Contes secrets Russes/Le chasseur et le satyre

Contes secrets Russes (Rousskiia Zavetnia Skazki)
Isidore Liseux (p. 44-45).

XXV

LE CHASSEUR ET LE SATYRE


Un chasseur, ayant longtemps battu le bois sans rien tuer, se mit à cueillir et à manger des noisettes. Survint un satyre qui lui en demanda. Le chasseur lui donna une balle de fusil. Le satyre la porta à la bouche, mais ses dents ne purent y mordre. « Je ne sais pas la casser, » dit-il. — Est-ce que tu es châtré ? » fit le chasseur. — « Non. — Eh bien, c’est à cause de cela ! Si tu veux, je vais te châtrer, et alors tu sauras casser des noisettes. » Le satyre y consentit ; le chasseur le prit et lui serra les parties génitales entre deux branches de tremble. « Lâche-moi, lâche-moi ! Je n’ai que faire de tes noisettes ! » commença à crier le satyre. — « Tu plaisantes, tu sauras les casser ! » Le chasseur lui fit l’ablation des testicules, puis il le lâcha et lui offrit cette fois une noisette pour de bon.

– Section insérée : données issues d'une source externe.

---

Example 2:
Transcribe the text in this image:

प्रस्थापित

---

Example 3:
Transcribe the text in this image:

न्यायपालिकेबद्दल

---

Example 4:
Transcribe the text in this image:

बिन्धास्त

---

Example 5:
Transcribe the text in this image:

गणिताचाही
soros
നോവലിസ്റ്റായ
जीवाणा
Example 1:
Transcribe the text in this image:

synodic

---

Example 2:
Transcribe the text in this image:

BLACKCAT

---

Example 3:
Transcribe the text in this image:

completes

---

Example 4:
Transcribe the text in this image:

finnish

Le satyre la cassa avec ses dents. — « Eh bien, quand je te le disais, que tu réussirais à les croquer ! » Ensuite chacun d’eux tira de son côté ; mais, avant de s’éloigner, le satyre dit d’un ton de menace au chasseur : « Allons, c’est bien ! quand tu iras chauffer ton séchoir, je te jouerai un tour ! »

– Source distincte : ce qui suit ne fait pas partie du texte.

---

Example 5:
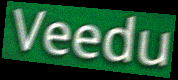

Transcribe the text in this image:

Veedu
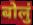
बोलुं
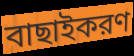
বাছাইকরণ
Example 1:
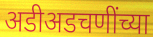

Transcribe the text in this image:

अडीअडचणींच्या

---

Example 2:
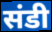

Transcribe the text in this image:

संडी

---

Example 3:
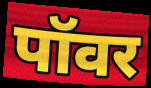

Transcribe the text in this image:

पॉवर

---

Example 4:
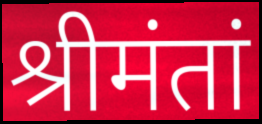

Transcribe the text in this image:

श्रीमंतां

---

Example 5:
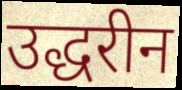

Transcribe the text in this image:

उद्धरीन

Rentré chez lui, le chasseur s’assit sur un banc. « Oh, femme, » dit-il, « je n’en puis plus ! Va donc chauffer le séchoir ! » La femme y alla, alluma du feu et se coucha le long du mur. Arrivèrent deux satyres qui se mirent à causer ensemble. « Brûlons le séchoir ! » dit l’un d’eux. — « Non, regardons d’abord s’il a une blessure comme celle qu’il t’a faite. » Ils regardèrent. « Eh bien, mon ami, la sienne est encore plus grande que la tienne ; vois donc comme elle est large, on y ferait entrer un bonnet ! Et qu’elle est rouge ! » Cela dit, ils se séparèrent pour retourner chacun dans son bois.